Basic spam, the type that simply offers you products and services from a usually reputable retailer, is little more than annoying. Although larger companies (and those with common sense) have realized that sending spam can quickly alienate potential customers, a significant proportion of companies continue to do so. A fair number of the culprits are those advertising free services, such as free online dating, free classified advertisement listings, and free small business directory entries. Because these companies are little more than legal shells, they have little to lose and lots to gain by spamming their wares.

Spam has implications far beyond being annoying. The managed e-mail service company Brightmail released a study in January, 2004 that showed more than 60 percent of Internet traffic was spam e-mail. That's an astonishing volume; spam on its own accounted for more data than all of the Web browsing, FTP file downloading, P2P file sharing, and all other Internet services combined. This huge volume of data clogs the available bandwidth on which the Internet runs, making everything else run much slower. The Internet as a whole would be noticeably faster if spam was eradicated right now.

Spam Costs You

Spam also costs you money, as the recipient. It lands in your e-mail inbox, and you have to spend time on your broadband, dial-up, or GPRS (General Packet Radio Service) connection to download it. All of these cost time, bandwidth, and money.

Networking systems are quickly moving to wireless technologies, allowing you to access the Internet from PDAs (personal digital assistants) and mobile phones. Wireless Internet access systems all have one thing in common; they are very, very expensive to use compared to fixed line costs. Wireless e-mail (as well as regular e-mail) is an extremely useful technology, and it would be a severe setback if the cost of using it increased beyond reasonable levels because of spam.

HTML E-Mail

One of the cleverest ideas someone had to make e-mail user friendly was to allow HTML code in the e-mail body. By adding functionality to e-mail clients to render HTML pages, flat text e-mails were suddenly brought alive with fonts, styles, formatting, and images. This was great for the majority of e-mail users, who suddenly found it was much more convenient and understandable to write their message in six-inch bright red, bold Arial type. Like most new ideas there was a downside, and the downside to HTML e-mail is significant. To understand why, it's time to take a detour into how programmers write software for Microsoft Windows.

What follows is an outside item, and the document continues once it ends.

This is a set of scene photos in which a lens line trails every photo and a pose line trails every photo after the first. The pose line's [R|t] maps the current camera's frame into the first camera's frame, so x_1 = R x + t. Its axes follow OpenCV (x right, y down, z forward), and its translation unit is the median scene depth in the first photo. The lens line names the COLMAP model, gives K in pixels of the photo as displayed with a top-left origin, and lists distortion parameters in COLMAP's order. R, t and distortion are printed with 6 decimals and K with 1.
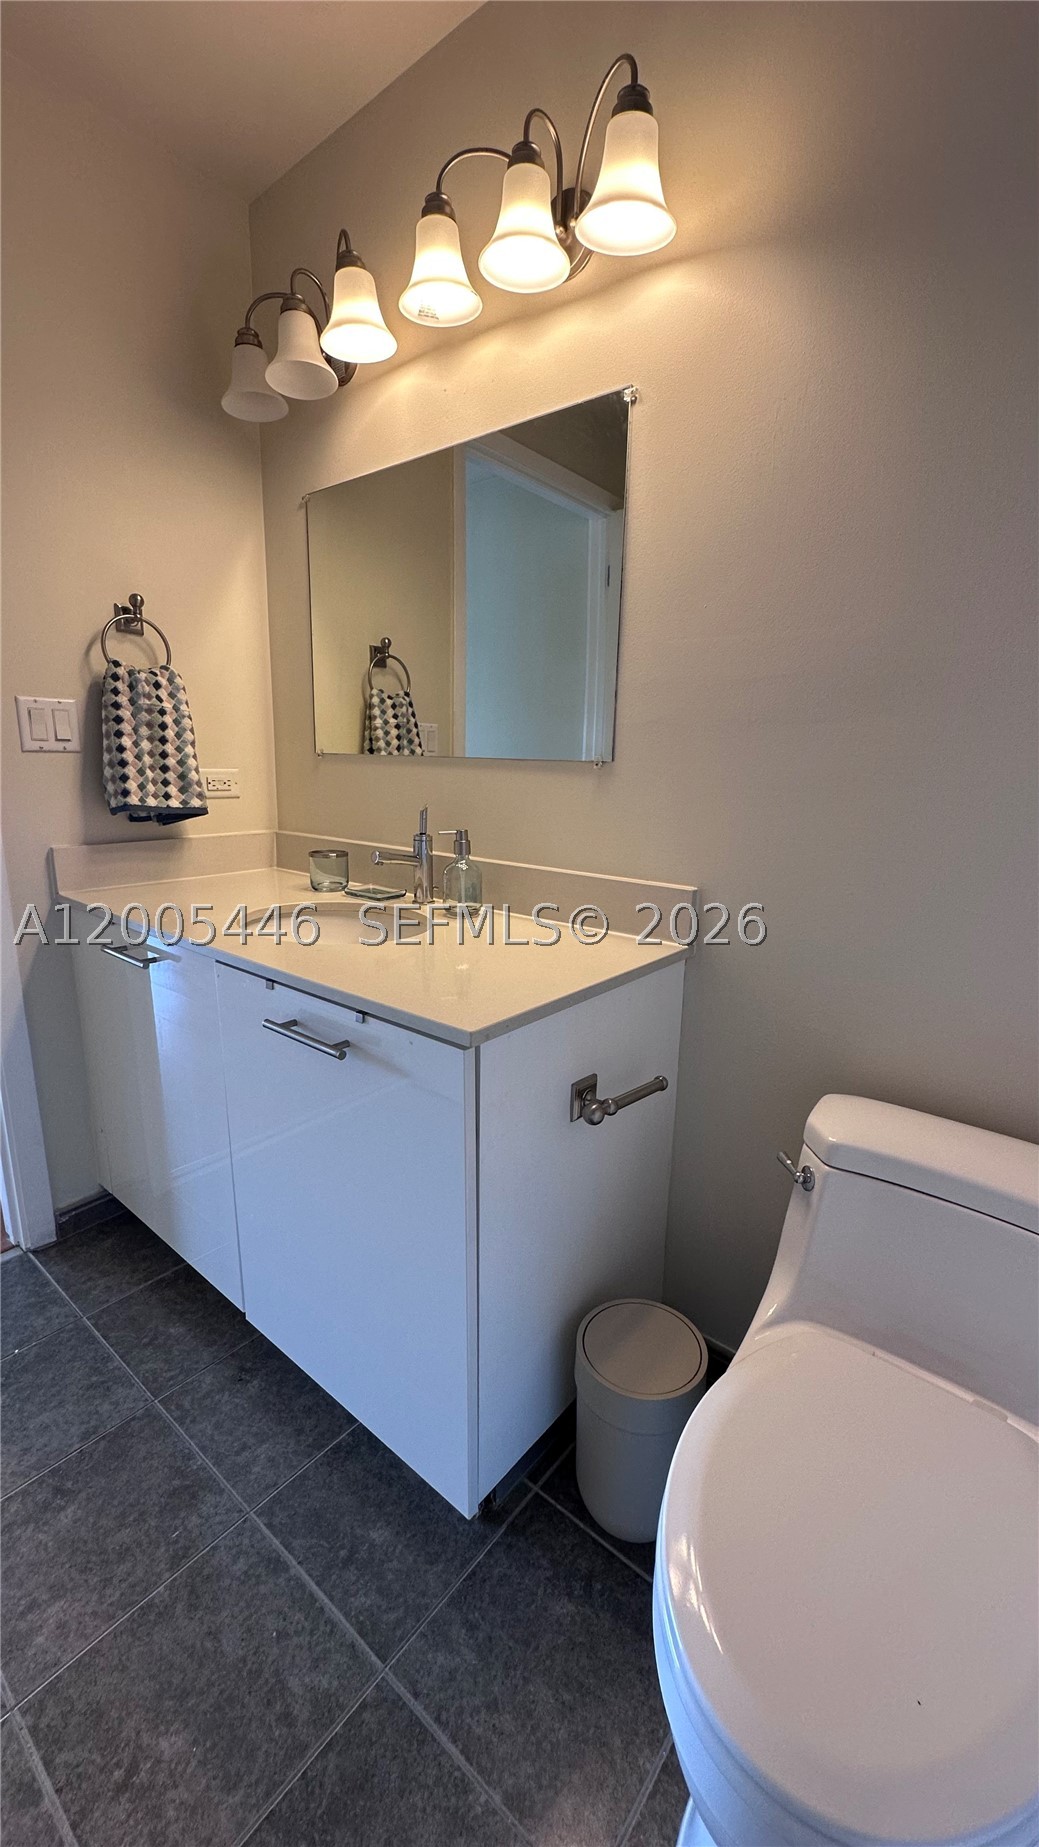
lens RADIAL K [[737.5, 0, 523.6], [0, 737.5, 922.5], [0, 0, 1]] dist [-0.003025, 0.001090]
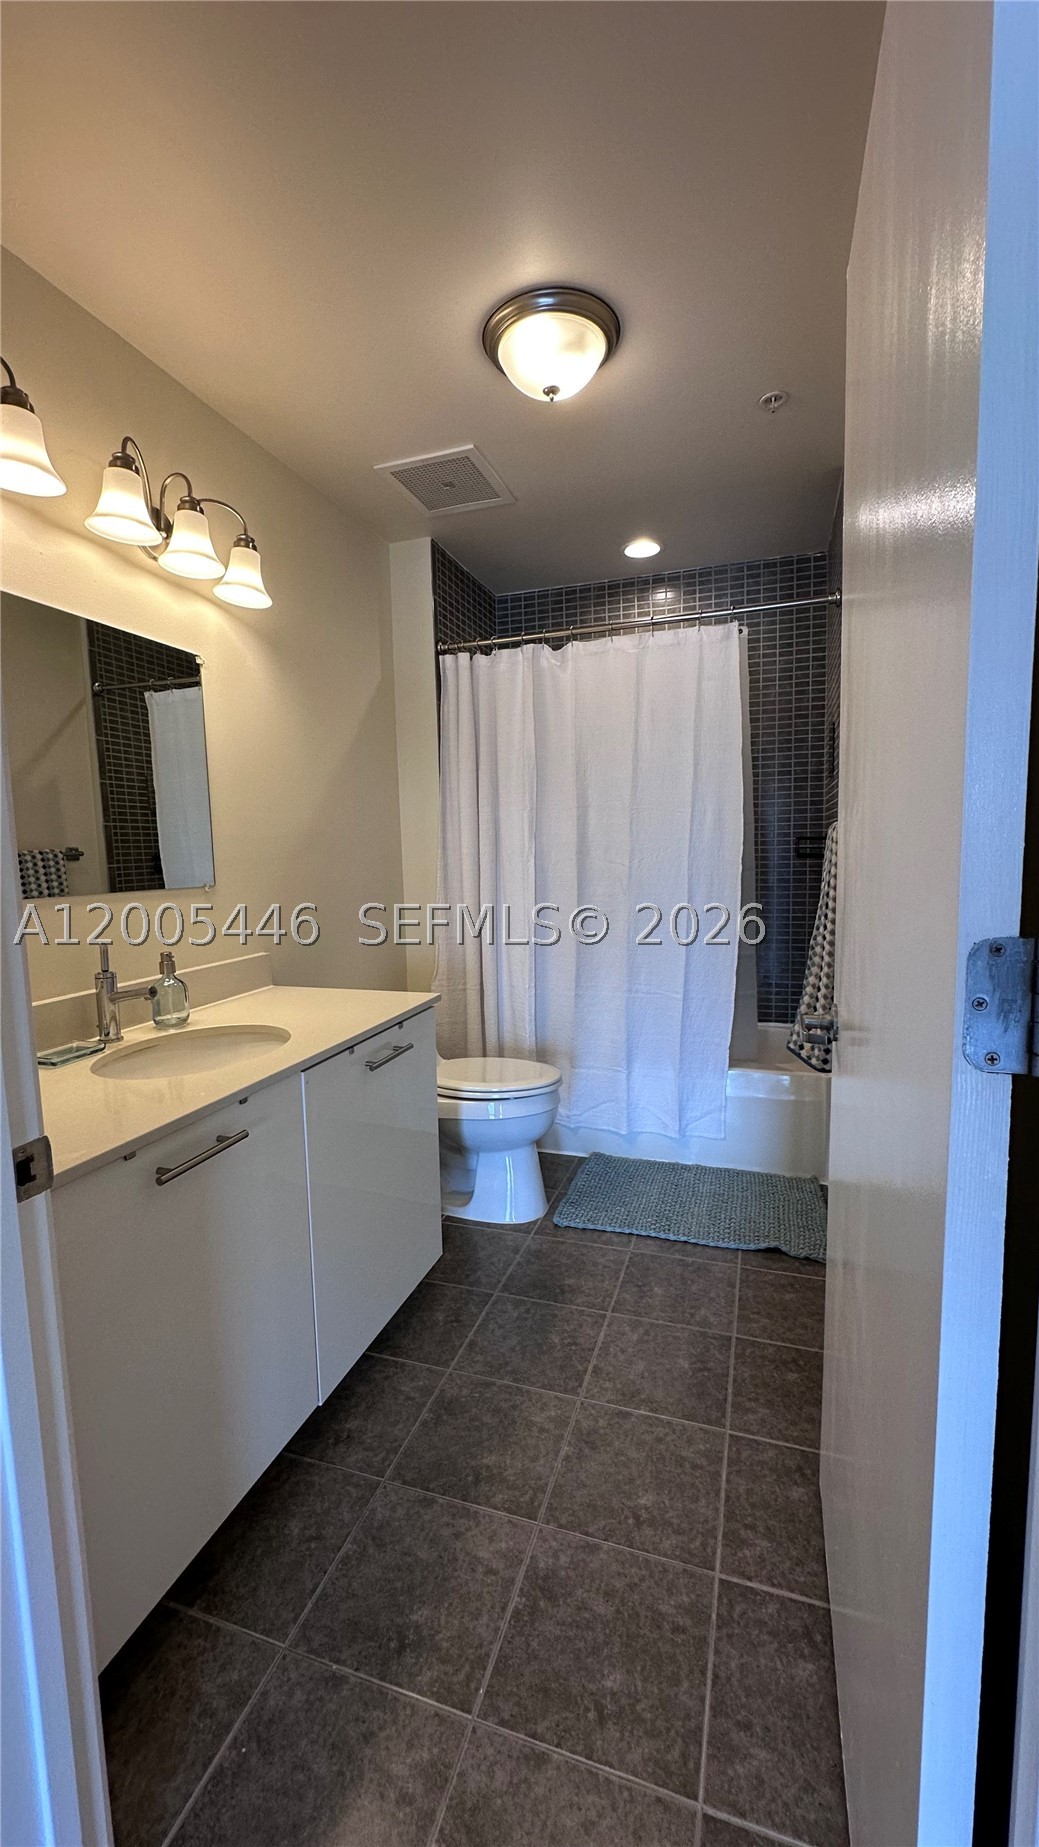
lens RADIAL K [[737.5, 0, 523.6], [0, 737.5, 922.5], [0, 0, 1]] dist [-0.003025, 0.001090]
pose [[-0.357814, -0.102245, 0.928178, -1.801846], [0.225975, 0.954962, 0.192309, -0.351291], [-0.906038, 0.278556, -0.318594, 1.124408]]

When Microsoft developed Windows 95, it created a system of reusable software components called COM objects. With COM objects, instead of every developer having to code their own engines to perform simple tasks, they could simply reuse Microsoft's COM objects (and their own). One of the available COM objects is the Microsoft Internet Explorer HTML rendering engine -- the piece of code that Internet Explorer uses to display Web pages.

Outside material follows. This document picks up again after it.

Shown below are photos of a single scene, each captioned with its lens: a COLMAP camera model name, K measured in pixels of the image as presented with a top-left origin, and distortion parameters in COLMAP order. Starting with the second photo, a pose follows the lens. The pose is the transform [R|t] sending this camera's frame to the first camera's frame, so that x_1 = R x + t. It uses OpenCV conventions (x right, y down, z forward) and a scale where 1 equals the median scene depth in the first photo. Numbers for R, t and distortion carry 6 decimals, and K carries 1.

Because all of the code to download and display Web pages was already contained in the Internet Explorer COM objects, nearly every software developer simply reused those objects when they needed that functionality. It's no surprise then that Microsoft reused its own objects when it added HTML e-mail support to Microsoft Outlook. And here's where the problem begins.

As you learned in Lessons 1 and 2, Internet Explorer suffers from a lot of security flaws. To be more specific, the underlying code in the COM objects used to create Internet Explorer's functionality has a lot of security flaws. And because those same COM objects are reused in other applications, such as Outlook, those applications suffer from the same flaws, too. This results in some nasty possibilities malicious spammers can take advantage of.